_Task description_: Please render the material from the line with "left ankle: (711, 537, 17)" to the line with "right elbow: (258, 428, -25)", both included, as a Markdown table with the columns Row and Line, giving each line a row number and omitting blank lines.

_Record set_:
++++

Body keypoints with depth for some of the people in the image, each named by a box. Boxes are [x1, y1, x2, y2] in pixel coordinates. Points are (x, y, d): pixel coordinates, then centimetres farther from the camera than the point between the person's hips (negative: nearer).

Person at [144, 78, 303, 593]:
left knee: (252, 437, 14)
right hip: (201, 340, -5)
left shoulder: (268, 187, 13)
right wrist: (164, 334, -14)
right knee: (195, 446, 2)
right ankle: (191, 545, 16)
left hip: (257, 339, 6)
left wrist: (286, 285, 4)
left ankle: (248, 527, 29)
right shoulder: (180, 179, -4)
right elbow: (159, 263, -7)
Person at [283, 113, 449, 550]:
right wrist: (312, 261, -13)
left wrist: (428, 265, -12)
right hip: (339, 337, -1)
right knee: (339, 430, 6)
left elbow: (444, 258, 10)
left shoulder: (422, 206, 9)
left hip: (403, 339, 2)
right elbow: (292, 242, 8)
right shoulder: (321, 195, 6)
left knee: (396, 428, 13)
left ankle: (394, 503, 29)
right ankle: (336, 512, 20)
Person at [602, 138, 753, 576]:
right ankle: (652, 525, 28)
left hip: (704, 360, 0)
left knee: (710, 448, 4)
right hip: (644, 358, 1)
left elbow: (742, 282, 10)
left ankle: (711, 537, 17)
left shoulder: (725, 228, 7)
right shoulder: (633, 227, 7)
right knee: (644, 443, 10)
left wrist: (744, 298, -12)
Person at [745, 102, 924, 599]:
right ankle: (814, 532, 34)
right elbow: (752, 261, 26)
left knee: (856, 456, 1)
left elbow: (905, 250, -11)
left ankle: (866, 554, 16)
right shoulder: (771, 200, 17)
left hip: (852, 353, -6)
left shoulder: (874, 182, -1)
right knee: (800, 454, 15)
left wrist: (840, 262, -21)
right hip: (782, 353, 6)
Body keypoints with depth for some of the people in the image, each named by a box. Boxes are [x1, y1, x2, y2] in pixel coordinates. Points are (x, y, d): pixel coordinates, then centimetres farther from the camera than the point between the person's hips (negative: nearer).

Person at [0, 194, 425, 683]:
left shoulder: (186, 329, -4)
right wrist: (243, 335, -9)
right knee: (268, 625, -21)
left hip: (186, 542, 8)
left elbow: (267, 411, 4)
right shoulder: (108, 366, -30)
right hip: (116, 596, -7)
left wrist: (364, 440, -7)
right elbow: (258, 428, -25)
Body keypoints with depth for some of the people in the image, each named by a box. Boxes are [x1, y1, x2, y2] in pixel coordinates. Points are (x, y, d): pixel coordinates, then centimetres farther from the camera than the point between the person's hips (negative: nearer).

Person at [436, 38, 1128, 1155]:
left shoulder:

++++

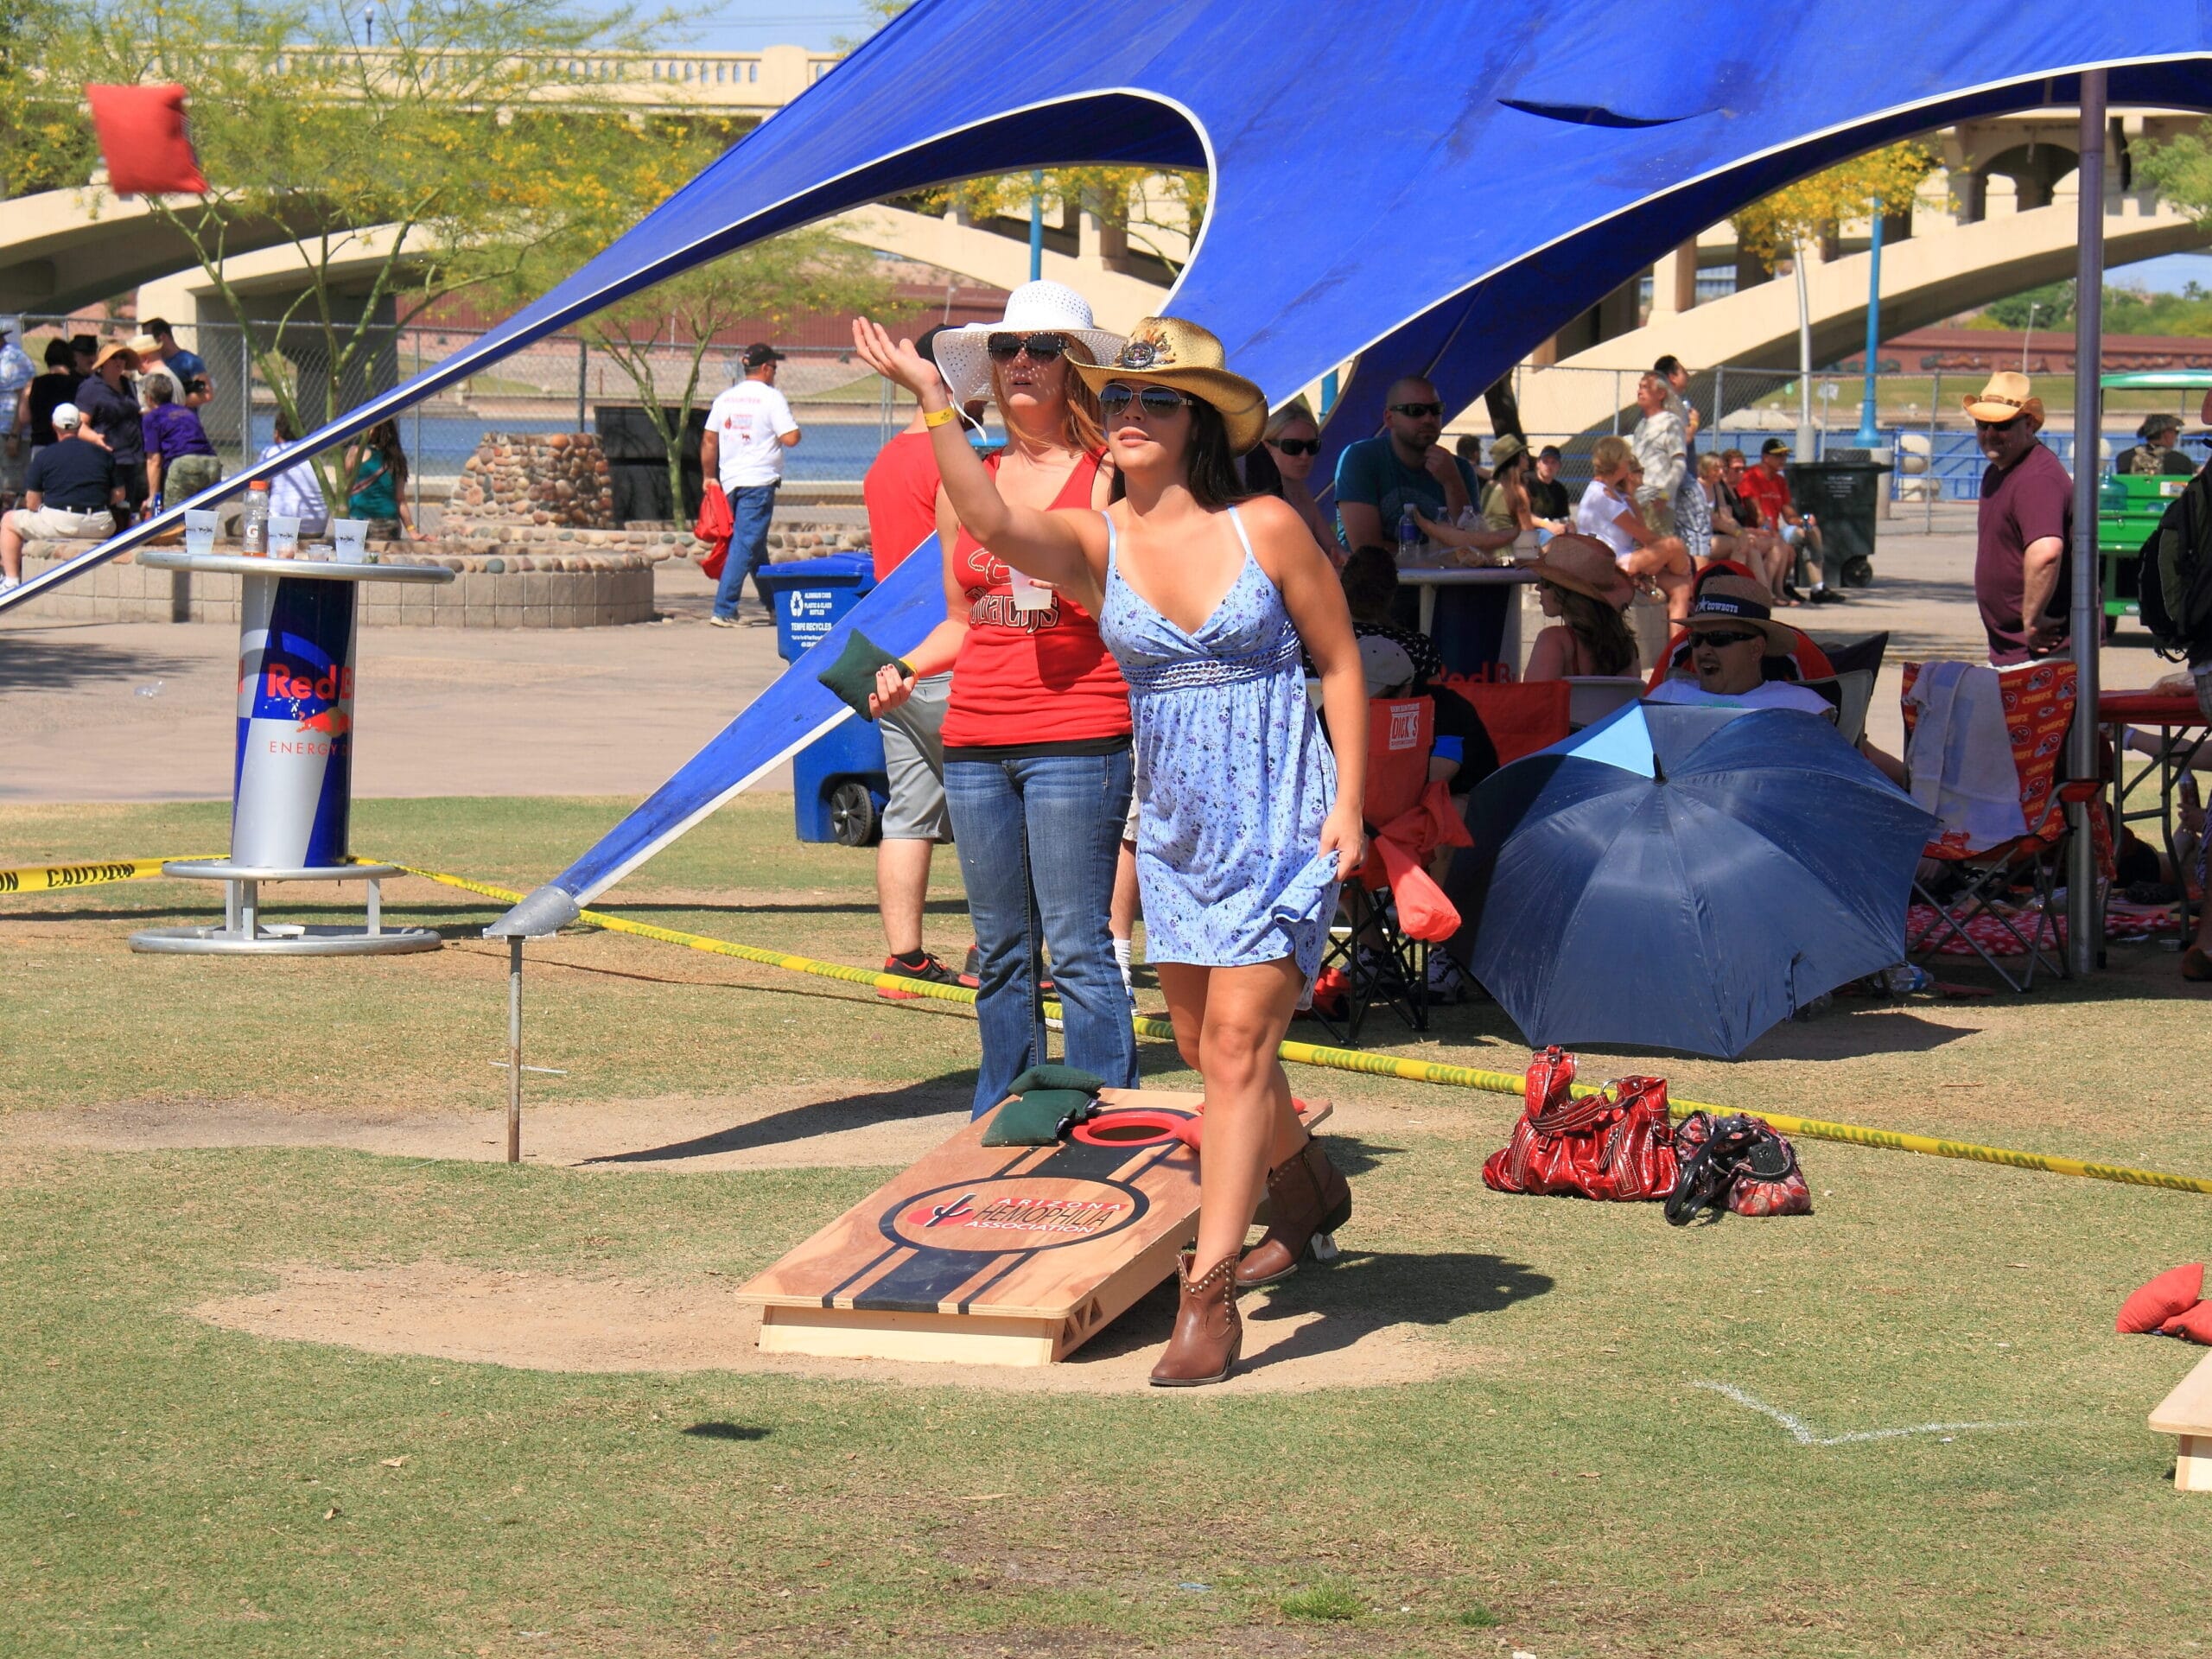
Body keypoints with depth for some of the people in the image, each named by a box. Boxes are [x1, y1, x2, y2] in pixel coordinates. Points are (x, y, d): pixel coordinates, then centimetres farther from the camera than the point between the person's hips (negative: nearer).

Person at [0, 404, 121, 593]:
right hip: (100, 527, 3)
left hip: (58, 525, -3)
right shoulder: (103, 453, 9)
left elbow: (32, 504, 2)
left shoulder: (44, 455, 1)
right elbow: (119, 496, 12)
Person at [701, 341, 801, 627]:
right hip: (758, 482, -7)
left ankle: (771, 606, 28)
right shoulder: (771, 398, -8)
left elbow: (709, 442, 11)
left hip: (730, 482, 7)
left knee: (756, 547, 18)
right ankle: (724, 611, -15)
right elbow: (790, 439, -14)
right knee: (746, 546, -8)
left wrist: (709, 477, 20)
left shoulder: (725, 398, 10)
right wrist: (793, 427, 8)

++++

_Answer below_:
| Row | Line |
|---|---|
| 1 | left ankle: (711, 537, 17) |
| 2 | left shoulder: (725, 228, 7) |
| 3 | right shoulder: (633, 227, 7) |
| 4 | right knee: (644, 443, 10) |
| 5 | left wrist: (744, 298, -12) |
| 6 | Person at [745, 102, 924, 599]: |
| 7 | right ankle: (814, 532, 34) |
| 8 | right elbow: (752, 261, 26) |
| 9 | left knee: (856, 456, 1) |
| 10 | left elbow: (905, 250, -11) |
| 11 | left ankle: (866, 554, 16) |
| 12 | right shoulder: (771, 200, 17) |
| 13 | left hip: (852, 353, -6) |
| 14 | left shoulder: (874, 182, -1) |
| 15 | right knee: (800, 454, 15) |
| 16 | left wrist: (840, 262, -21) |
| 17 | right hip: (782, 353, 6) |
| 18 | Body keypoints with depth for some of the people in the image, each named by a box. Boxes are [x1, y1, x2, y2] in pixel coordinates. Points are (x, y, d): pixel coordinates, then centimetres farther from the camera than the point between the person's hips (negative: nearer). |
| 19 | Person at [0, 194, 425, 683]: |
| 20 | left shoulder: (186, 329, -4) |
| 21 | right wrist: (243, 335, -9) |
| 22 | right knee: (268, 625, -21) |
| 23 | left hip: (186, 542, 8) |
| 24 | left elbow: (267, 411, 4) |
| 25 | right shoulder: (108, 366, -30) |
| 26 | right hip: (116, 596, -7) |
| 27 | left wrist: (364, 440, -7) |
| 28 | right elbow: (258, 428, -25) |